PROMPT | Rewrite the data below, replacing every "Header" with "Heading" and changing nothing else.

Listings of boxed layout items:
============
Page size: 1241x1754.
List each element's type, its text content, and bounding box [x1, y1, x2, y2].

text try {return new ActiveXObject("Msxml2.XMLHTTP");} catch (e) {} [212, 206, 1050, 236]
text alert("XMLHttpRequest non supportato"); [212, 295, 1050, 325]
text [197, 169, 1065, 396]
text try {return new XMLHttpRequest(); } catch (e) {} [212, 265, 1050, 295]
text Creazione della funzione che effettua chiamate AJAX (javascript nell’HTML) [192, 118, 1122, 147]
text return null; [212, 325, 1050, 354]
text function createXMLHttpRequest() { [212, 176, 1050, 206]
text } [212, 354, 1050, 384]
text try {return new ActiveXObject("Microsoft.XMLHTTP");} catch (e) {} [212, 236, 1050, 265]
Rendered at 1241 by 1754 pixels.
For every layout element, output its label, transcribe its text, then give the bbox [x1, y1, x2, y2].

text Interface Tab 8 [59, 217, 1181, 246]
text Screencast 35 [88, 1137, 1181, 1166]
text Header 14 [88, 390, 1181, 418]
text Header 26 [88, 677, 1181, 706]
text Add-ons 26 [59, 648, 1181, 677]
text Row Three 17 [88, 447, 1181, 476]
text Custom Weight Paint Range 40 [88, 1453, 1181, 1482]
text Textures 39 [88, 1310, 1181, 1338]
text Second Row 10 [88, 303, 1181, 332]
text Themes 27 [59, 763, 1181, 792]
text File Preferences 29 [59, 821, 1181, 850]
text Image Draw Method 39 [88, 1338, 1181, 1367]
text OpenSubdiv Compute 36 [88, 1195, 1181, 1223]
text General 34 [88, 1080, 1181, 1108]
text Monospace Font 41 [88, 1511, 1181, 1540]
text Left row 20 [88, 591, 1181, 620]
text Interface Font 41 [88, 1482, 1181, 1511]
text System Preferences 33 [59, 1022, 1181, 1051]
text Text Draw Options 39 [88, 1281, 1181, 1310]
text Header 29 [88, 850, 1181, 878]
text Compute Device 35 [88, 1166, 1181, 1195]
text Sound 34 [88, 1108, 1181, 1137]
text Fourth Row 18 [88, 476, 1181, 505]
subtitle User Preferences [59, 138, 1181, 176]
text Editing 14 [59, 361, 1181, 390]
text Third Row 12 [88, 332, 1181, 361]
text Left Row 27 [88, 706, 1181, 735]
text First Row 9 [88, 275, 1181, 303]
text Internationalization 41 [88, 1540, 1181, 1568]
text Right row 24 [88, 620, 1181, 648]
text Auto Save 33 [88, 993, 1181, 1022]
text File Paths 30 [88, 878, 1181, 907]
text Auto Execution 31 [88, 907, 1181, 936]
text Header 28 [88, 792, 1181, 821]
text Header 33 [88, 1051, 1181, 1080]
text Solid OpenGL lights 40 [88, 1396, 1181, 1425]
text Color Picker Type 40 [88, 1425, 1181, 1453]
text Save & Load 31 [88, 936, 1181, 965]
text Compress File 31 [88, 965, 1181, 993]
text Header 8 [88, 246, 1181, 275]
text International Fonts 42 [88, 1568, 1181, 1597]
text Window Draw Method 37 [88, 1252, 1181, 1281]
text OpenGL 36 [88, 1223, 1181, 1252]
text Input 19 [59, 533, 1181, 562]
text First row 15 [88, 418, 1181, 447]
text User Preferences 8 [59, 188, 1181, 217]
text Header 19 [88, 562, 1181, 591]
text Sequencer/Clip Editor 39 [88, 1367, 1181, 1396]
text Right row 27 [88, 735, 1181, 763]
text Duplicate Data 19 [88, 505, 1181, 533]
============
RESPONSE TO THE TASK |
Page size: 1241x1754.
List each element's type, its text content, and bounding box [x1, y1, x2, y2].

text try {return new ActiveXObject("Msxml2.XMLHTTP");} catch (e) {} [212, 206, 1050, 236]
text alert("XMLHttpRequest non supportato"); [212, 295, 1050, 325]
text [197, 169, 1065, 396]
text try {return new XMLHttpRequest(); } catch (e) {} [212, 265, 1050, 295]
text Creazione della funzione che effettua chiamate AJAX (javascript nell’HTML) [192, 118, 1122, 147]
text return null; [212, 325, 1050, 354]
text function createXMLHttpRequest() { [212, 176, 1050, 206]
text } [212, 354, 1050, 384]
text try {return new ActiveXObject("Microsoft.XMLHTTP");} catch (e) {} [212, 236, 1050, 265]
Rendered at 1241 by 1754 pixels.
For every layout element, output its label, transcribe its text, then give the bbox [x1, y1, x2, y2].

text Interface Tab 8 [59, 217, 1181, 246]
text Screencast 35 [88, 1137, 1181, 1166]
text Heading 14 [88, 390, 1181, 418]
text Heading 26 [88, 677, 1181, 706]
text Add-ons 26 [59, 648, 1181, 677]
text Row Three 17 [88, 447, 1181, 476]
text Custom Weight Paint Range 40 [88, 1453, 1181, 1482]
text Textures 39 [88, 1310, 1181, 1338]
text Second Row 10 [88, 303, 1181, 332]
text Themes 27 [59, 763, 1181, 792]
text File Preferences 29 [59, 821, 1181, 850]
text Image Draw Method 39 [88, 1338, 1181, 1367]
text OpenSubdiv Compute 36 [88, 1195, 1181, 1223]
text General 34 [88, 1080, 1181, 1108]
text Monospace Font 41 [88, 1511, 1181, 1540]
text Left row 20 [88, 591, 1181, 620]
text Interface Font 41 [88, 1482, 1181, 1511]
text System Preferences 33 [59, 1022, 1181, 1051]
text Text Draw Options 39 [88, 1281, 1181, 1310]
text Heading 29 [88, 850, 1181, 878]
text Compute Device 35 [88, 1166, 1181, 1195]
text Sound 34 [88, 1108, 1181, 1137]
text Fourth Row 18 [88, 476, 1181, 505]
subtitle User Preferences [59, 138, 1181, 176]
text Editing 14 [59, 361, 1181, 390]
text Third Row 12 [88, 332, 1181, 361]
text Left Row 27 [88, 706, 1181, 735]
text First Row 9 [88, 275, 1181, 303]
text Internationalization 41 [88, 1540, 1181, 1568]
text Right row 24 [88, 620, 1181, 648]
text Auto Save 33 [88, 993, 1181, 1022]
text File Paths 30 [88, 878, 1181, 907]
text Auto Execution 31 [88, 907, 1181, 936]
text Heading 28 [88, 792, 1181, 821]
text Heading 33 [88, 1051, 1181, 1080]
text Solid OpenGL lights 40 [88, 1396, 1181, 1425]
text Color Picker Type 40 [88, 1425, 1181, 1453]
text Save & Load 31 [88, 936, 1181, 965]
text Compress File 31 [88, 965, 1181, 993]
text Heading 8 [88, 246, 1181, 275]
text International Fonts 42 [88, 1568, 1181, 1597]
text Window Draw Method 37 [88, 1252, 1181, 1281]
text OpenGL 36 [88, 1223, 1181, 1252]
text Input 19 [59, 533, 1181, 562]
text First row 15 [88, 418, 1181, 447]
text User Preferences 8 [59, 188, 1181, 217]
text Heading 19 [88, 562, 1181, 591]
text Sequencer/Clip Editor 39 [88, 1367, 1181, 1396]
text Right row 27 [88, 735, 1181, 763]
text Duplicate Data 19 [88, 505, 1181, 533]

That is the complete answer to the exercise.